Member Reviews

I cannot wait to share this book with my friends and family. Laura Hall does a fantastic job tying the horror genre to colonization!

The book sets before it an impossible task and almost manages it. The author is not here to describe settler colonialism in horror; they are here to argue that settler colonialism is horror. Not in the obvious sense, but in the sense that horror - horror film - as a genre in North America is itself a manifestation of the popular feelings on the Indigenous.
Does it work? Better than I thought it would. The book considers different horror films and series, and how they work to enforce or struggle through the 'civ/sav' binary, with a particular emphasis on the 'Final Girl' trope and its relation to power and violence in the fears of the majority.

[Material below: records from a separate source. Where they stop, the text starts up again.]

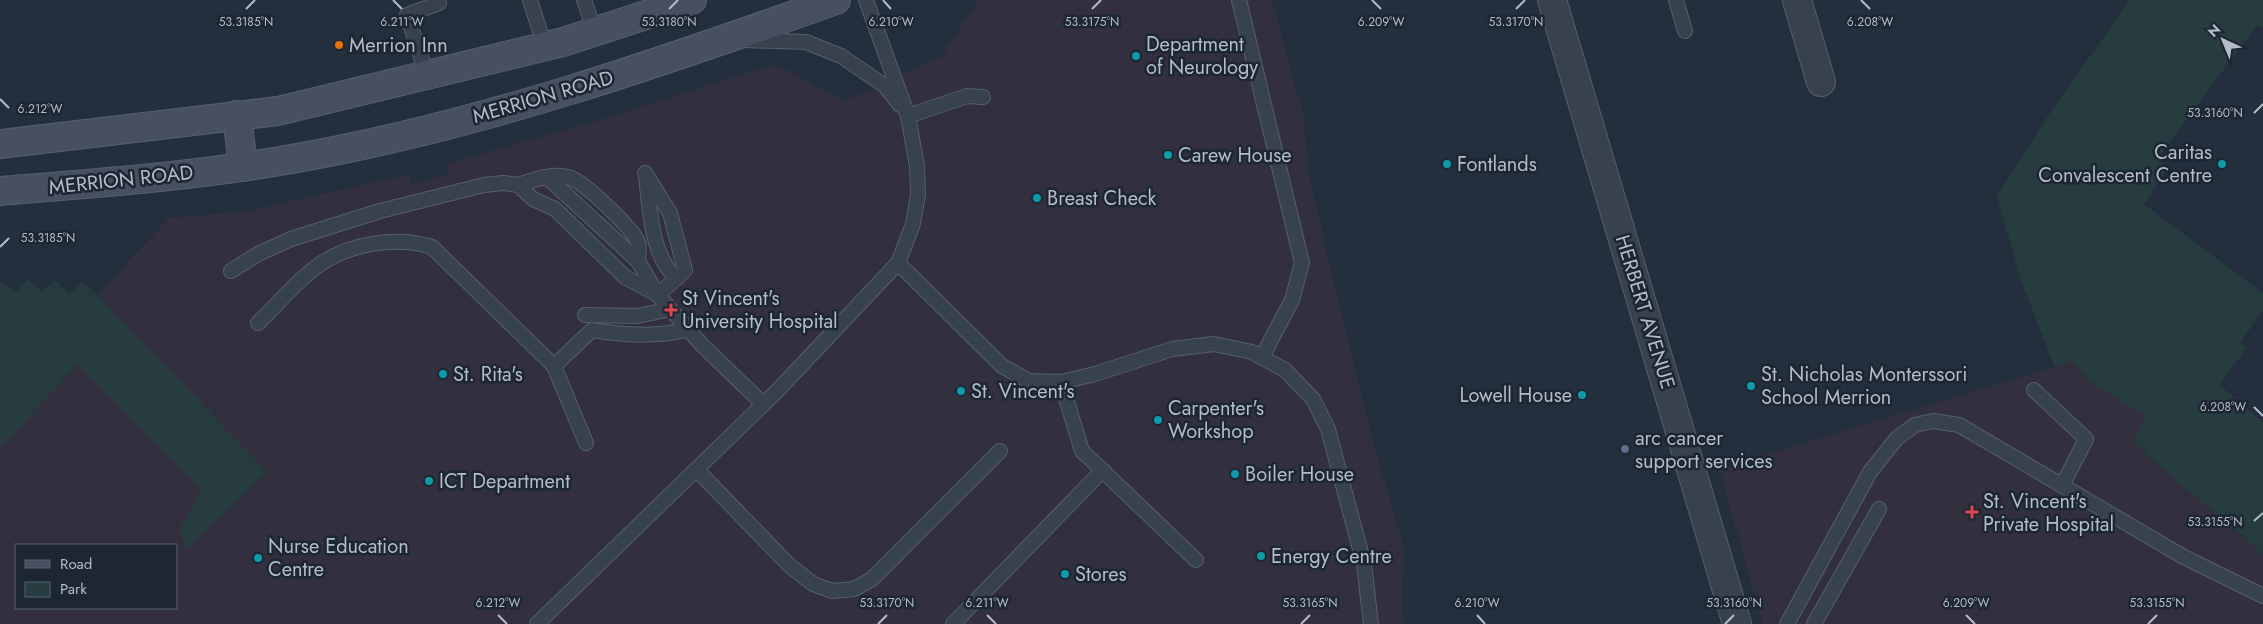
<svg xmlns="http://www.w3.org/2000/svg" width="2263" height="624" font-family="Jost,sans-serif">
<rect width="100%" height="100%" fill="#242f3e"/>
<g fill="#32303f" fill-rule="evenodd">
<path d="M979 0H1272L1303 114 1310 181 1336 290 1371 435 1404 548 1402 616 1406 624H0V280L15 292 28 280 42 292 55 280 69 294 82 282 97 295 169 218 249 211 409 174 412 184 448 175 446 164 593 122 776 64 845 101 942 56ZM16 545H176V608H16Z"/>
<path d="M2073 361 2090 382 2146 416 2163 469 2263 554V624H1763L1719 469Z"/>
</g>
<g fill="#263c3f">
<path d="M2130 0H2263V28L2257 25 2157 159 2169 167 2144 204 2263 293V310L2240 343 2247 348 2219 385 2263 422V554L2163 469 2134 442 2146 416 2090 382 2073 361 2054 366 2021 280 1997 196 2051 111Z"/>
<path d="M0 280 15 292 28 280 42 292 55 280 69 294 82 282 97 295 267 472 186 550 180 528 202 489 78 364 0 448Z"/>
</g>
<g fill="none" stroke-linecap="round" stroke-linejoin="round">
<defs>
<g id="lane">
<path d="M530 0 545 47"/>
<path d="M584 0 595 32"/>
<path d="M1239 0 1302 263 1292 300 1262 357"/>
<path d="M1676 0 1685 31"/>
<path d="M745 40 806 42 841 56 885 86 900 105"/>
<path d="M427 75 407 15 439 3"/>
<path d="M908 116 967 96 983 97"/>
<path d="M645 173 670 213 685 270 658 295"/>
<path d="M547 177 638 261 658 295 702 345 763 404"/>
<path d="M646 177C650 208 651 258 677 278"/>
<path d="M518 185C533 180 555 172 571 178 585 183 632 228 638 242 640 247 638 255 638 261"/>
<path d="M898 263 1002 366 1029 381 1061 382 1095 374 1172 349 1214 344 1252 352 1285 370 1313 399 1328 429 1364 564 1371 624"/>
<path d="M231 271 258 254 291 239 380 211 484 185 503 183 518 185 533 199 555 209 625 277 658 295"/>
<path d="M585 315 638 316 670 309"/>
<path d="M258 323C278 304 297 280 319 265 350 243 397 236 432 247L554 366 586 443"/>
<path d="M554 366 592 330C623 335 658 338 688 329"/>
<path d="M1061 382 1082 451 1196 560"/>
<path d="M2034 390 2086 439 2063 484"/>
<path d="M697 470 789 565 813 584 832 591 854 589 872 579 1000 451"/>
<path d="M537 624 777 391 898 263 913 224 918 195 917 166 908 116 866 0"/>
<path d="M953 624 1103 470"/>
<path d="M1787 624 1870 472 1897 438 1915 425 1933 421 1959 425 2182 556 2263 596"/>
<path d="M1814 624 1879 509"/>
</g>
<g id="street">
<path d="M1552 0 1737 624"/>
<path d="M1797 0 1821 82"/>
</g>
<g id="secondary">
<path d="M237 115 243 167"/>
<path d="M0 144 278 111 563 42 692 0"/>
<path d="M0 191C99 183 199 176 297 158 481 125 660 63 836 0"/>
</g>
</defs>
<use href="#lane" stroke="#565f6c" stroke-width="16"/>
<use href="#street" stroke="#565f6c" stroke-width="30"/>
<use href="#secondary" stroke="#565f6c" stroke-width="30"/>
<use href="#lane" stroke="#38414e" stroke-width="14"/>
<use href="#street" stroke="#38414e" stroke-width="28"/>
<use href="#secondary" stroke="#465061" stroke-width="28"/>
</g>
<path fill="none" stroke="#b4bcc9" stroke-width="2" d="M393 0 402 9M883 0 891 9M1372 0 1381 9M1861 0 1870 9M246 9 255 0M669 9 678 0M1092 9 1101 0M1516 9 1525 0M0 99 9 108M2254 113 2263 104M0 247 9 238M2254 407 2263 416M2254 521 2263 513M498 615 507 624M987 615 996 624M1477 615 1485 624M1966 615 1975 624M878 624 887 615M1301 624 1310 615M1725 624 1734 615M2148 624 2157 615"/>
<circle fill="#e8710a" stroke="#1d2633" stroke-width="2" cx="339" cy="45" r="5"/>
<g fill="#0f9aa8" stroke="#1d2633" stroke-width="2">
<circle cx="1136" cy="56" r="5"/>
<circle cx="1168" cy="155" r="5"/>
<circle cx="1447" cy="164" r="5"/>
<circle cx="2222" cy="164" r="5"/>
<circle cx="1037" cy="198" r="5"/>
<circle cx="443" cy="374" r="5"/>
<circle cx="1751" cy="386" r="5"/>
<circle cx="961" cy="391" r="5"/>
<circle cx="1582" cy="395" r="5"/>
<circle cx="1158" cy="420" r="5"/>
<circle cx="1235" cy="474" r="5"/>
<circle cx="429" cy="481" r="5"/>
<circle cx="1261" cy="556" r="5"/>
<circle cx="258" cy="558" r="5"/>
<circle cx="1065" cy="574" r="5"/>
</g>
<g fill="#e0444e" stroke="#1d2633" stroke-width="2">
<path d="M668.5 302.5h5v5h5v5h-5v5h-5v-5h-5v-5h5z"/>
<path d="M1969.5 504.5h5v5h5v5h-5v5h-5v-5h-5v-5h5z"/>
</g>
<circle fill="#5c6f8a" stroke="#1d2633" stroke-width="2" cx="1625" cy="449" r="5"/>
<g text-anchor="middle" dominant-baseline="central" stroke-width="5" stroke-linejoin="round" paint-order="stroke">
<g font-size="20" fill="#b4bcc9" stroke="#1d2633" text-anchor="start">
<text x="1146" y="44">Department<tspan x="1146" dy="23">of Neurology</tspan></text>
<text x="349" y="45">Merrion Inn</text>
<text x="2212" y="152" text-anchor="end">Caritas<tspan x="2212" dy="23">Convalescent Centre</tspan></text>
<text x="1178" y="155">Carew House</text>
<text x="1457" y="164">Fontlands</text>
<text x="1047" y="198">Breast Check</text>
<text x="682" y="298">St Vincent's<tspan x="682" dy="23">University Hospital</tspan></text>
<text x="453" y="374">St. Rita's</text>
<text x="1761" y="374">St. Nicholas Monterssori<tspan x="1761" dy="23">School Merrion</tspan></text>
<text x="971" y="391">St. Vincent's</text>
<text x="1572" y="395" text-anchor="end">Lowell House</text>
<text x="1168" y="408">Carpenter's<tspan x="1168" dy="23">Workshop</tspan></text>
<text x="1635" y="438">arc cancer<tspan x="1635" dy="23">support services</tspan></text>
<text x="1245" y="474">Boiler House</text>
<text x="439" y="481">ICT Department</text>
<text x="1983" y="501">St. Vincent's<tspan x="1983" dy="23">Private Hospital</tspan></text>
<text x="268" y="546">Nurse Education<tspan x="268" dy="23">Centre</tspan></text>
<text x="1271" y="556">Energy Centre</text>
<text x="1075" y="574">Stores</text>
</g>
<g font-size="20" fill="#b4bcc9" stroke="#1d2633">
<text transform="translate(543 97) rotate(-16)">MERRION ROAD</text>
<text transform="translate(121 180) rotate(-6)">MERRION ROAD</text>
<text transform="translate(1645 312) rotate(73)">HERBERT AVENUE</text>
</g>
</g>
<g font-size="12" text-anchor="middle" fill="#b4bcc9" stroke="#1d2633" stroke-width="5" stroke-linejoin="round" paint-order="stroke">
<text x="246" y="26">53.3185°N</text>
<text x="669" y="26">53.3180°N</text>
<text x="1092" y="26">53.3175°N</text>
<text x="1516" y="26">53.3170°N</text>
<text x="402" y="26">6.211°W</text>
<text x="891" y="26">6.210°W</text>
<text x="1381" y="26">6.209°W</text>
<text x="1870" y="26">6.208°W</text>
<text x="40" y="113">6.212°W</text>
<text x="2215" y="117">53.3160°N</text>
<text x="48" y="242">53.3185°N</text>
<text x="2223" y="411">6.208°W</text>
<text x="2215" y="526">53.3155°N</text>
<text x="498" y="607">6.212°W</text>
<text x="987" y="607">6.211°W</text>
<text x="1477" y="607">6.210°W</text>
<text x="1966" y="607">6.209°W</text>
<text x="887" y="607">53.3170°N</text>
<text x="1310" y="607">53.3165°N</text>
<text x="1734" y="607">53.3160°N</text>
<text x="2157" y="607">53.3155°N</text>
</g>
<rect x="15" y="544" width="162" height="65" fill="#1d2633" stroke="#59626f"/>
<rect x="25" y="560" width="25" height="8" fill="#465061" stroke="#59626f"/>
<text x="60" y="569" font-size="15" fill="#b4bcc9">Road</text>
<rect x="25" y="582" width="25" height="15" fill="#263c3f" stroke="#59626f"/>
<text x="60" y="594" font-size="15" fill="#b4bcc9">Park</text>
<g transform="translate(2223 40) rotate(316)" stroke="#1d2633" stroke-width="4" paint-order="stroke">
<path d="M0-4L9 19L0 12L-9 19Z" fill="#b4bcc9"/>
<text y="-8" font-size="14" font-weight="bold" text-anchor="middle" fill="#b4bcc9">N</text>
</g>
</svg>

The interpretations are often contradictory. Horror writ large is a genre about the monster and the mixture of fear and desire that exists towards it, including using genre as a means to get subversive or heterodox material into cultural production. Here, the same work can be looked at as demanding the awfulness of North American history as it can be to dismissing it.

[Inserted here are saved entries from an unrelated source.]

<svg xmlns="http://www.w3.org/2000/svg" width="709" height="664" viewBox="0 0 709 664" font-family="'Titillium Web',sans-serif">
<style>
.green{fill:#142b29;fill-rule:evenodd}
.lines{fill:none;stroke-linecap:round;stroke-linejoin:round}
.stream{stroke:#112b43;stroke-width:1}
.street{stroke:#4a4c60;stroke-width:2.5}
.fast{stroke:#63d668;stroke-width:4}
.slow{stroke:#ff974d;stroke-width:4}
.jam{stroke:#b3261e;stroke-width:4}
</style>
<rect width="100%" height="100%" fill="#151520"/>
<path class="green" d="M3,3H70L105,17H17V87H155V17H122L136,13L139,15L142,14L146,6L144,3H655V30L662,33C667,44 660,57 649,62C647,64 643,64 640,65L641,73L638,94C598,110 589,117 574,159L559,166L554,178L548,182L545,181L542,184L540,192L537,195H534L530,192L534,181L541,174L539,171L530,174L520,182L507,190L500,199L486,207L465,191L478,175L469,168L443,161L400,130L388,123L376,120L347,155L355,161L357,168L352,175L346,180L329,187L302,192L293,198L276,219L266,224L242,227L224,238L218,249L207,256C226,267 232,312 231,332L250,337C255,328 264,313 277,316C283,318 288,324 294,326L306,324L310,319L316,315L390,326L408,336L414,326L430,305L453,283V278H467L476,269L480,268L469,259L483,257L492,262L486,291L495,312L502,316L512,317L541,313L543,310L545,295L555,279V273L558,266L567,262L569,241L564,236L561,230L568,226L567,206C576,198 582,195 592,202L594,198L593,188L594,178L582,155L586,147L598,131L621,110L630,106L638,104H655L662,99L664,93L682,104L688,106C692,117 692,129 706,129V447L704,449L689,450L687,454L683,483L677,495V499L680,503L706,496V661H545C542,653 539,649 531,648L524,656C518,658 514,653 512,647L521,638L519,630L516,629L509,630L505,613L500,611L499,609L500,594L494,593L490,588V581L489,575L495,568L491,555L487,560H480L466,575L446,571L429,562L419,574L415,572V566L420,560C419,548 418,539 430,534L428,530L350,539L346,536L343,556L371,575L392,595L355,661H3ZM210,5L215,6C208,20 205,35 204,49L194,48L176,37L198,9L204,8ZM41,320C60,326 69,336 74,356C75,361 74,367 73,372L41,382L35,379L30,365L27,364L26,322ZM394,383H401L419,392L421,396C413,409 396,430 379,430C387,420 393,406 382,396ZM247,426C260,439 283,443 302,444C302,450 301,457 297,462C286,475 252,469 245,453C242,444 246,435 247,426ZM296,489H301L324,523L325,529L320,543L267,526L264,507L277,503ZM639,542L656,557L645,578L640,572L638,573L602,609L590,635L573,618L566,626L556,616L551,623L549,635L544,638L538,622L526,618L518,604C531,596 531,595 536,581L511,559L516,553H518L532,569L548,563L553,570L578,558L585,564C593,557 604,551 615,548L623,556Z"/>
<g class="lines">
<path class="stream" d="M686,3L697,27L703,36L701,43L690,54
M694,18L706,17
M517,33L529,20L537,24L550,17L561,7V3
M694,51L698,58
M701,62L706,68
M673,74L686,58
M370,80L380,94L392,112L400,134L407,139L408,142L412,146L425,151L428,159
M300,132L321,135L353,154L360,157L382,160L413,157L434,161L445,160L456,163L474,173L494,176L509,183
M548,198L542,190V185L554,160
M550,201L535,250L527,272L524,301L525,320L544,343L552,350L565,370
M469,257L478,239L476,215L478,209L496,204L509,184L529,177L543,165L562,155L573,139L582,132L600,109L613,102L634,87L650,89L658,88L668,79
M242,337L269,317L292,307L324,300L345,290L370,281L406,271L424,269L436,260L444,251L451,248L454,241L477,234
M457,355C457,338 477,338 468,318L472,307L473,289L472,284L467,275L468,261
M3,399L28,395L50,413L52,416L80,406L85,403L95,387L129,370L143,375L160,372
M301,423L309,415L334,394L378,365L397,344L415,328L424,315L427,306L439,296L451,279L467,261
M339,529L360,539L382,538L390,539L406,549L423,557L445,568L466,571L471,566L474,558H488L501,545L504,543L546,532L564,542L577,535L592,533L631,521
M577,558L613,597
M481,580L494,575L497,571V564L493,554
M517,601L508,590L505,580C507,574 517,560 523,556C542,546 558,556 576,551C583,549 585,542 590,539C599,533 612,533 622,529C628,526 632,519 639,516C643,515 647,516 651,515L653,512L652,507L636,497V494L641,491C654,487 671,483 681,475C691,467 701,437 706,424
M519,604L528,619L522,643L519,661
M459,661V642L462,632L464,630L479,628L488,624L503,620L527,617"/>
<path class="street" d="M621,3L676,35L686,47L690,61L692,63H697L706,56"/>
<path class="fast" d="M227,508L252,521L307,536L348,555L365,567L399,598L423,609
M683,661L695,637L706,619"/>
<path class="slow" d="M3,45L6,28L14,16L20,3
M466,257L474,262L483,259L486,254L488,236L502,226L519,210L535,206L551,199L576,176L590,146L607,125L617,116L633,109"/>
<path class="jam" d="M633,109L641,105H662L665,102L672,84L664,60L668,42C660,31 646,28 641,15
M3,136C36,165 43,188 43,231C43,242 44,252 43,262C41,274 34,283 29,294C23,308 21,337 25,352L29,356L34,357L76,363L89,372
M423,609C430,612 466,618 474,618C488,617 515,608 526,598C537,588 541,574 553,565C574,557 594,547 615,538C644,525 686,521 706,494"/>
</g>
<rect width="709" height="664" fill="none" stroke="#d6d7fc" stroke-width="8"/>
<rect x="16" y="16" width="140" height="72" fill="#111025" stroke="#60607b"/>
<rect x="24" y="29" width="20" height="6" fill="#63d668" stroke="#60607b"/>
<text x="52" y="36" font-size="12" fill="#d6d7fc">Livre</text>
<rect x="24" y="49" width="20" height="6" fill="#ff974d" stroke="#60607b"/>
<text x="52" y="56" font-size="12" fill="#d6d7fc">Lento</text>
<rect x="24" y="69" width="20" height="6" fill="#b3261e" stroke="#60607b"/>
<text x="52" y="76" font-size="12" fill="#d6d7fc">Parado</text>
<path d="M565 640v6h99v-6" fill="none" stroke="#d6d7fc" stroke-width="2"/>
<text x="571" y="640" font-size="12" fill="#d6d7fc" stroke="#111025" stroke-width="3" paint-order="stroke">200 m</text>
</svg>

The book particularly shines in providing a good critical overview of its subjects, building its own analysis on top of it. However, this leads to the book's major weakness. Not all movies are as good a fit, and at points the book turns Procrustean in treating the Indigenous as the only true Other, of which all other others are a subset. Thus, some of the chapters in the middle in particular get tenuous.
I love a polemic, but to break out this tone patrol badge, late in the book the language walks past aggrieved and into derisive (particularly including goes at sarcasm, which is never a good sell in writing). It is unfortunate because author clearly wants to save the best for last, and the works that they have the most strong feelings about, good and bad. It is fun personality that adds to the weight of the work through most of the book, but there it starts to backfire in it making the argument read weaker in being more defensive.
Still, the utility here is intense, both in its overview of different genre interpretations and in its critical framework.
My thanks to the author, Laura Hall, for writing the book, and to the publisher, University of Regina Press, for making the ARC available to me.